■ **WHAT THE EXERCISE ASKS**
In the listing below, the answer starts at the line that has "left elbow: (295, 304)" and stops after the line that has "right hip: (212, 473)"; please repeat that part exactly and nothing more.

■ **DATA RECORDS**
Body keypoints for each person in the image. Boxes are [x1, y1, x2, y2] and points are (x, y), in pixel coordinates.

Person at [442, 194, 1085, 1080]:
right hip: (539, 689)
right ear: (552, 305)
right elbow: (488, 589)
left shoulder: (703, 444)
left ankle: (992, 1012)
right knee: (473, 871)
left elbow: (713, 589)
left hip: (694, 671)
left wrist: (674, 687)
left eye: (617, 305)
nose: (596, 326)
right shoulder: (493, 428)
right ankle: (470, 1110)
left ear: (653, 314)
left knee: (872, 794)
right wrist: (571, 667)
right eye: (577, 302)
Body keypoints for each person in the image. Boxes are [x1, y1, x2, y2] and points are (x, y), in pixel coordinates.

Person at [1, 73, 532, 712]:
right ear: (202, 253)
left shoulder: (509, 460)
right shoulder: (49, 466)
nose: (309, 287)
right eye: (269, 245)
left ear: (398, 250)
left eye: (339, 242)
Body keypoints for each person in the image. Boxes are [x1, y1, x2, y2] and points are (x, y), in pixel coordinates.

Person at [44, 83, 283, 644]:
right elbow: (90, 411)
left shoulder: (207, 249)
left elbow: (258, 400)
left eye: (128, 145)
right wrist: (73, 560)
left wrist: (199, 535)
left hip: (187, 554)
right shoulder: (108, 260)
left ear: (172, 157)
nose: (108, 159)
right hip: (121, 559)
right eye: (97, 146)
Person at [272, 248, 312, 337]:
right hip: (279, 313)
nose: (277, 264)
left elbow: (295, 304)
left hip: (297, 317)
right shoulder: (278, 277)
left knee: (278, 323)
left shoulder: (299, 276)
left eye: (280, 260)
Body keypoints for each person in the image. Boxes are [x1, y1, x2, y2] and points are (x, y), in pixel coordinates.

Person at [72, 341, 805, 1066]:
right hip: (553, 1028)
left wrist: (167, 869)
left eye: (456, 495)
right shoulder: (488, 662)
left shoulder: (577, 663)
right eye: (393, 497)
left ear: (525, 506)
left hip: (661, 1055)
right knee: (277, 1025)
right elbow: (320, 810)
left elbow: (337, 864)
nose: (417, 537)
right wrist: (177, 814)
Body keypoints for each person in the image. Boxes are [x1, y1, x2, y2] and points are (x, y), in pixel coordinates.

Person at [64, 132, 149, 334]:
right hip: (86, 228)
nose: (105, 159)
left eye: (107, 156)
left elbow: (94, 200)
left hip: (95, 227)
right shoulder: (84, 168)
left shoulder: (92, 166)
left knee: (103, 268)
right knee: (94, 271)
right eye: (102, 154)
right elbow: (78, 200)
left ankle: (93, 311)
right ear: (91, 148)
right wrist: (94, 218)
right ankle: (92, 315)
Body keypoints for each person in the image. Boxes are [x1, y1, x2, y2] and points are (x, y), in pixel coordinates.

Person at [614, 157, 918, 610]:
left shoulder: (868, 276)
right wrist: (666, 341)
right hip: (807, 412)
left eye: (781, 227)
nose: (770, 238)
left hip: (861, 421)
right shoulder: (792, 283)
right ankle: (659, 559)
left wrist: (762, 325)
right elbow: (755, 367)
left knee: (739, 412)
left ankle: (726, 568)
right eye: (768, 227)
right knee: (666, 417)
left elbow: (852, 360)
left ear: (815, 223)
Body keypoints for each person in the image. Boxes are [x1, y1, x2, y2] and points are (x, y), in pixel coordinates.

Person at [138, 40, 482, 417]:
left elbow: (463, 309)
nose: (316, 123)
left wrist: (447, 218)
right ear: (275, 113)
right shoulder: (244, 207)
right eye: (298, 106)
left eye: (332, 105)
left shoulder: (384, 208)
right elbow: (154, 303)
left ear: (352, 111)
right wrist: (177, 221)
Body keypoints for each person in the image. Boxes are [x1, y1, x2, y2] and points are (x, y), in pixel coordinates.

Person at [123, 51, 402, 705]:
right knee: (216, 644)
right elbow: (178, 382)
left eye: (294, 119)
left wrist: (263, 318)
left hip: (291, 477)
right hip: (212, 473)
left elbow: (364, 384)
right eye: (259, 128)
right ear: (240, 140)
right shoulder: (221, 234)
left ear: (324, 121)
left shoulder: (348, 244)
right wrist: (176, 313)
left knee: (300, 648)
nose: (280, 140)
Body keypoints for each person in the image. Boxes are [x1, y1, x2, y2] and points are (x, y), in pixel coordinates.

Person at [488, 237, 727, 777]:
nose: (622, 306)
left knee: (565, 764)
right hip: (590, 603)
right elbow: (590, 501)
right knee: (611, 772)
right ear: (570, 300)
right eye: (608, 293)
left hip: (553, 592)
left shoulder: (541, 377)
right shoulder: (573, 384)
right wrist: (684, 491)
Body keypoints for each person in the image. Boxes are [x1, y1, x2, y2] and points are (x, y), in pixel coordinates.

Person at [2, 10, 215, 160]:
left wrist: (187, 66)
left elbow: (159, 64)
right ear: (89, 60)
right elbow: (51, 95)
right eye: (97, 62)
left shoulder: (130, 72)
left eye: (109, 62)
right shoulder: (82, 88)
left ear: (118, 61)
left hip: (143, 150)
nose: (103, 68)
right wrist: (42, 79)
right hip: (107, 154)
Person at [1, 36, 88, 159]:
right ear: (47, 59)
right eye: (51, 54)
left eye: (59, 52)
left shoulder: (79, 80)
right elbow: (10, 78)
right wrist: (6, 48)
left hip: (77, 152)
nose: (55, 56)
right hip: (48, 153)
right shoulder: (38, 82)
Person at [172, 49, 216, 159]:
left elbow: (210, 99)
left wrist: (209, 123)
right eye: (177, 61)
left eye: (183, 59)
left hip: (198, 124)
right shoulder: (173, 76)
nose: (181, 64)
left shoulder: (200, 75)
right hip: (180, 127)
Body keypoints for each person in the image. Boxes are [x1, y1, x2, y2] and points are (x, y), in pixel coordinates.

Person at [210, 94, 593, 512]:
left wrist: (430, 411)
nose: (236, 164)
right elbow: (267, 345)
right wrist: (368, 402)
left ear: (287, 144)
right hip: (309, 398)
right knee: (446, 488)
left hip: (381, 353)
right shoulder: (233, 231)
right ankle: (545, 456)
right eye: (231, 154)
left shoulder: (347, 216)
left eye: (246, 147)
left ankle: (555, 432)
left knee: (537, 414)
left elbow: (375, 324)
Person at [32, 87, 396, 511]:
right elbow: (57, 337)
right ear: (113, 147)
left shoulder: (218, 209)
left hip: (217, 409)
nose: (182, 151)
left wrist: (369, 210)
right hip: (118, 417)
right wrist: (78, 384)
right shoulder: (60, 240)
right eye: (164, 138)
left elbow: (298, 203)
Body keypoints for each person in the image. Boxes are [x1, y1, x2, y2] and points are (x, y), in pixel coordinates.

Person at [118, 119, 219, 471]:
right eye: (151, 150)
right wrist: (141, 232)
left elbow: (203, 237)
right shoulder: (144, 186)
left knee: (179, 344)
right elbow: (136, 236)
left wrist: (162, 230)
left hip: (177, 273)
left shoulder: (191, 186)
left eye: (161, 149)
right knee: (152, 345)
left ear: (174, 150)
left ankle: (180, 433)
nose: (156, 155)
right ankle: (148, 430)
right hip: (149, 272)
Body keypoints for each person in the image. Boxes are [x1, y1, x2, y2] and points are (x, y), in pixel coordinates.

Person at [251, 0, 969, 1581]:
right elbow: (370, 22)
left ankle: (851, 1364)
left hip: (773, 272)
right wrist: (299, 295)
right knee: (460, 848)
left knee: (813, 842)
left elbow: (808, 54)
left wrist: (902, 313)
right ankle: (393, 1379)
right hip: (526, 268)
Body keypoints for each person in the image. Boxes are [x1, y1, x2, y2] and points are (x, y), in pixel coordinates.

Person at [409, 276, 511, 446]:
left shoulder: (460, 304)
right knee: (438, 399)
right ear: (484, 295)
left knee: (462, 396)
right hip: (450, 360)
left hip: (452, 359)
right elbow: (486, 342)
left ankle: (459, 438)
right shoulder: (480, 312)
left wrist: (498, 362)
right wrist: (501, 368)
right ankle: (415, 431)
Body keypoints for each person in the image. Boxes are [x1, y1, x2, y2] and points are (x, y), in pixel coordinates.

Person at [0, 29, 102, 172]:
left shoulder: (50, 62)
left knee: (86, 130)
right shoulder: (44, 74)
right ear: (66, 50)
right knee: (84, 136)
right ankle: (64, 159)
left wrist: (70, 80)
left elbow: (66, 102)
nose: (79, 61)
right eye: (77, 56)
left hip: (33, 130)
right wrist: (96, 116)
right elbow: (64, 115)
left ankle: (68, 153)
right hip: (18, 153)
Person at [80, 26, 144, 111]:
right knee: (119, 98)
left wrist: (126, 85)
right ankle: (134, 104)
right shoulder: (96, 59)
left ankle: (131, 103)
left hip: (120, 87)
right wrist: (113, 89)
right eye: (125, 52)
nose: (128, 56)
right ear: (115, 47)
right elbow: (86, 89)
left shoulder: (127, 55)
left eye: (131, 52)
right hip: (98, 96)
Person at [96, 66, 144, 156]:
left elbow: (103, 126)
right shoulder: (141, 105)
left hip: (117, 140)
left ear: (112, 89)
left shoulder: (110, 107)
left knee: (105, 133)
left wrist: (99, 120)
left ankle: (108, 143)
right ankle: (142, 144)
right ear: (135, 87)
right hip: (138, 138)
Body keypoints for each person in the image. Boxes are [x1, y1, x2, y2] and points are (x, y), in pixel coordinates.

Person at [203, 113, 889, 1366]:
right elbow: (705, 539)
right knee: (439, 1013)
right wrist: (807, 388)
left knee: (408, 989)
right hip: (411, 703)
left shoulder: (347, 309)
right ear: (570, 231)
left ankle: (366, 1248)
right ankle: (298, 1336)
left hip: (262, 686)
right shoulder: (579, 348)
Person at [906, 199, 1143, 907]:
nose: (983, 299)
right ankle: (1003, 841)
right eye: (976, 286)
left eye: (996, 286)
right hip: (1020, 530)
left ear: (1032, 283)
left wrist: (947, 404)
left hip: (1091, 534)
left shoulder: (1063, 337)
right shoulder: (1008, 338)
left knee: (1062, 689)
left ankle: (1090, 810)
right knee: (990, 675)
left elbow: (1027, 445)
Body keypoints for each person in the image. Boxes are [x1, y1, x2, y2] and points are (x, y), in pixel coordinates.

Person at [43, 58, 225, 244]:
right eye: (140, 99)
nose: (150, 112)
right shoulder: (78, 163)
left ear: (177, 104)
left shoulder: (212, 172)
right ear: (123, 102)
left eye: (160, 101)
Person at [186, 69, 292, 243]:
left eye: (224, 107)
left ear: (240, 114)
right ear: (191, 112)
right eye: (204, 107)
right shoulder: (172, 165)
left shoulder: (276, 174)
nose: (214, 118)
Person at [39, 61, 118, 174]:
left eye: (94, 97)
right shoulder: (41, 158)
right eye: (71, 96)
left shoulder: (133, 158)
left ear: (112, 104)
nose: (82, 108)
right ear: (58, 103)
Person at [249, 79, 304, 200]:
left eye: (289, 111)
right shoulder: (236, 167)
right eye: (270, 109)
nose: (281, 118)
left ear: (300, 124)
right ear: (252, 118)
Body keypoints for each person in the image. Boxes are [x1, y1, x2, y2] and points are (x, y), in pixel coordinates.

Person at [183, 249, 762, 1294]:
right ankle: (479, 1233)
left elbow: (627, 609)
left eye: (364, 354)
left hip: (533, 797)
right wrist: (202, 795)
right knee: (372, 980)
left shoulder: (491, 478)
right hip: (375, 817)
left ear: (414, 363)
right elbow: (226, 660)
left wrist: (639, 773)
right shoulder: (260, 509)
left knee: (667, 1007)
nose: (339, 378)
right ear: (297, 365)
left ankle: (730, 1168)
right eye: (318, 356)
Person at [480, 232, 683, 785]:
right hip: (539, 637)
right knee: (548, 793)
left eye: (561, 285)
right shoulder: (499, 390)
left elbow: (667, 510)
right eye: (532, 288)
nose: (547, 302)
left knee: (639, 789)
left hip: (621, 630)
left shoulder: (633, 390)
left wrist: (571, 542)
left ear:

■ **THE ANSWER**
left elbow: (295, 304)
left hip: (297, 317)
right shoulder: (278, 277)
left knee: (278, 323)
left shoulder: (299, 276)
left eye: (280, 260)
Body keypoints for each person in the image. Boxes are [x1, y1, x2, y2] and points are (x, y), in pixel coordinates.

Person at [72, 341, 805, 1066]:
right hip: (553, 1028)
left wrist: (167, 869)
left eye: (456, 495)
right shoulder: (488, 662)
left shoulder: (577, 663)
right eye: (393, 497)
left ear: (525, 506)
left hip: (661, 1055)
right knee: (277, 1025)
right elbow: (320, 810)
left elbow: (337, 864)
nose: (417, 537)
right wrist: (177, 814)
Body keypoints for each person in the image. Boxes are [x1, y1, x2, y2] and points are (x, y), in pixel coordinates.

Person at [64, 132, 149, 334]:
right hip: (86, 228)
nose: (105, 159)
left eye: (107, 156)
left elbow: (94, 200)
left hip: (95, 227)
right shoulder: (84, 168)
left shoulder: (92, 166)
left knee: (103, 268)
right knee: (94, 271)
right eye: (102, 154)
right elbow: (78, 200)
left ankle: (93, 311)
right ear: (91, 148)
right wrist: (94, 218)
right ankle: (92, 315)
Body keypoints for each person in the image. Boxes are [x1, y1, x2, y2] and points are (x, y), in pixel coordinates.

Person at [614, 157, 918, 610]:
left shoulder: (868, 276)
right wrist: (666, 341)
right hip: (807, 412)
left eye: (781, 227)
nose: (770, 238)
left hip: (861, 421)
right shoulder: (792, 283)
right ankle: (659, 559)
left wrist: (762, 325)
right elbow: (755, 367)
left knee: (739, 412)
left ankle: (726, 568)
right eye: (768, 227)
right knee: (666, 417)
left elbow: (852, 360)
left ear: (815, 223)
Body keypoints for each person in the image. Boxes are [x1, y1, x2, y2] and points are (x, y), in pixel coordinates.

Person at [138, 40, 482, 417]:
left elbow: (463, 309)
nose: (316, 123)
left wrist: (447, 218)
right ear: (275, 113)
right shoulder: (244, 207)
right eye: (298, 106)
left eye: (332, 105)
left shoulder: (384, 208)
right elbow: (154, 303)
left ear: (352, 111)
right wrist: (177, 221)
Body keypoints for each person in the image. Boxes are [x1, y1, x2, y2] and points are (x, y), in pixel coordinates.

Person at [123, 51, 402, 705]:
right knee: (216, 644)
right elbow: (178, 382)
left eye: (294, 119)
left wrist: (263, 318)
left hip: (291, 477)
right hip: (212, 473)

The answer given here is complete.